>>>>
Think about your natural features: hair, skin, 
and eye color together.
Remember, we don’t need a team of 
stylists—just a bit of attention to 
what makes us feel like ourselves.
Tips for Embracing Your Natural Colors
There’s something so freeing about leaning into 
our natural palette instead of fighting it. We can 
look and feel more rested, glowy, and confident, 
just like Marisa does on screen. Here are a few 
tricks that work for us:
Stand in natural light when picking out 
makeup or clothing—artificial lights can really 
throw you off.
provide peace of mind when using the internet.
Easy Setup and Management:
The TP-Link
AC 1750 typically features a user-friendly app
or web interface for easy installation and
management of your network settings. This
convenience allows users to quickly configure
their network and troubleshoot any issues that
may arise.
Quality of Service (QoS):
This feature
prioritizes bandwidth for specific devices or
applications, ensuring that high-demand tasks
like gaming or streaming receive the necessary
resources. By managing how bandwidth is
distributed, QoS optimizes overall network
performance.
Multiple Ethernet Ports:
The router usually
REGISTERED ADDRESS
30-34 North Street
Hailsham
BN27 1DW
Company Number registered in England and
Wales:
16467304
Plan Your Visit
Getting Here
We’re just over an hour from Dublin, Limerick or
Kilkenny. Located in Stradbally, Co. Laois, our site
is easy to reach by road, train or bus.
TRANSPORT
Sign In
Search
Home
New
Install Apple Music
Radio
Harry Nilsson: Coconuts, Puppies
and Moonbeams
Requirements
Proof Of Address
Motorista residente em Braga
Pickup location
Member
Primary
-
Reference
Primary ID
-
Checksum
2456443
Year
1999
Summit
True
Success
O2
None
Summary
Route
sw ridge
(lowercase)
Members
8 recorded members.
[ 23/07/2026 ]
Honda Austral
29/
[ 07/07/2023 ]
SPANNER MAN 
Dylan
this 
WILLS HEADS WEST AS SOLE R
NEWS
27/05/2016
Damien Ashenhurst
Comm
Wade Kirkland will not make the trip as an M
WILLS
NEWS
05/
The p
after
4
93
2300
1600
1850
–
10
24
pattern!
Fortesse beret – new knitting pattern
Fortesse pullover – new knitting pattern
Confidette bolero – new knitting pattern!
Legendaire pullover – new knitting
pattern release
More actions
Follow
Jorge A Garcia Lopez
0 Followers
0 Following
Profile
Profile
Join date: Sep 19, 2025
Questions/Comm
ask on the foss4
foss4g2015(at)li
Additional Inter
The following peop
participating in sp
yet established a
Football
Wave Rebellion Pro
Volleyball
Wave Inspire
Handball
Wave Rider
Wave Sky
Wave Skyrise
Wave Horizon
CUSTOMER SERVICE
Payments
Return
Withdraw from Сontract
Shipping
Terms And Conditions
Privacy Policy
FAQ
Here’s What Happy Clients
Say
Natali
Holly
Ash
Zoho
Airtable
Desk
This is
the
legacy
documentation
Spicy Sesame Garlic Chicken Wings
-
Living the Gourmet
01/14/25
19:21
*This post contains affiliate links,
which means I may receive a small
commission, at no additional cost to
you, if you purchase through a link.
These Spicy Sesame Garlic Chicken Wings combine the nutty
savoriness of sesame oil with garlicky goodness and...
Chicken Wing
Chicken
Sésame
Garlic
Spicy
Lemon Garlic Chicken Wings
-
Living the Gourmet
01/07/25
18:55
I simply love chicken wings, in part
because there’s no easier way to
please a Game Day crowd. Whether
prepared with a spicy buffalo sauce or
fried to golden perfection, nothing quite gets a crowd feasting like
<<<<
> **WORK ORDER**:
Exact transcription of the listing is needed, with no line left out.

> **EXERCISE ANSWER**:
Think about your natural features: hair, skin, 
and eye color together.
Remember, we don’t need a team of 
stylists—just a bit of attention to 
what makes us feel like ourselves.
Tips for Embracing Your Natural Colors
There’s something so freeing about leaning into 
our natural palette instead of fighting it. We can 
look and feel more rested, glowy, and confident, 
just like Marisa does on screen. Here are a few 
tricks that work for us:
Stand in natural light when picking out 
makeup or clothing—artificial lights can really 
throw you off.
provide peace of mind when using the internet.
Easy Setup and Management:
The TP-Link
AC 1750 typically features a user-friendly app
or web interface for easy installation and
management of your network settings. This
convenience allows users to quickly configure
their network and troubleshoot any issues that
may arise.
Quality of Service (QoS):
This feature
prioritizes bandwidth for specific devices or
applications, ensuring that high-demand tasks
like gaming or streaming receive the necessary
resources. By managing how bandwidth is
distributed, QoS optimizes overall network
performance.
Multiple Ethernet Ports:
The router usually
REGISTERED ADDRESS
30-34 North Street
Hailsham
BN27 1DW
Company Number registered in England and
Wales:
16467304
Plan Your Visit
Getting Here
We’re just over an hour from Dublin, Limerick or
Kilkenny. Located in Stradbally, Co. Laois, our site
is easy to reach by road, train or bus.
TRANSPORT
Sign In
Search
Home
New
Install Apple Music
Radio
Harry Nilsson: Coconuts, Puppies
and Moonbeams
Requirements
Proof Of Address
Motorista residente em Braga
Pickup location
Member
Primary
-
Reference
Primary ID
-
Checksum
2456443
Year
1999
Summit
True
Success
O2
None
Summary
Route
sw ridge
(lowercase)
Members
8 recorded members.
[ 23/07/2026 ]
Honda Austral
29/
[ 07/07/2023 ]
SPANNER MAN 
Dylan
this 
WILLS HEADS WEST AS SOLE R
NEWS
27/05/2016
Damien Ashenhurst
Comm
Wade Kirkland will not make the trip as an M
WILLS
NEWS
05/
The p
after
4
93
2300
1600
1850
–
10
24
pattern!
Fortesse beret – new knitting pattern
Fortesse pullover – new knitting pattern
Confidette bolero – new knitting pattern!
Legendaire pullover – new knitting
pattern release
More actions
Follow
Jorge A Garcia Lopez
0 Followers
0 Following
Profile
Profile
Join date: Sep 19, 2025
Questions/Comm
ask on the foss4
foss4g2015(at)li
Additional Inter
The following peop
participating in sp
yet established a
Football
Wave Rebellion Pro
Volleyball
Wave Inspire
Handball
Wave Rider
Wave Sky
Wave Skyrise
Wave Horizon
CUSTOMER SERVICE
Payments
Return
Withdraw from Сontract
Shipping
Terms And Conditions
Privacy Policy
FAQ
Here’s What Happy Clients
Say
Natali
Holly
Ash
Zoho
Airtable
Desk
This is
the
legacy
documentation
Spicy Sesame Garlic Chicken Wings
-
Living the Gourmet
01/14/25
19:21
*This post contains affiliate links,
which means I may receive a small
commission, at no additional cost to
you, if you purchase through a link.
These Spicy Sesame Garlic Chicken Wings combine the nutty
savoriness of sesame oil with garlicky goodness and...
Chicken Wing
Chicken
Sésame
Garlic
Spicy
Lemon Garlic Chicken Wings
-
Living the Gourmet
01/07/25
18:55
I simply love chicken wings, in part
because there’s no easier way to
please a Game Day crowd. Whether
prepared with a spicy buffalo sauce or
fried to golden perfection, nothing quite gets a crowd feasting like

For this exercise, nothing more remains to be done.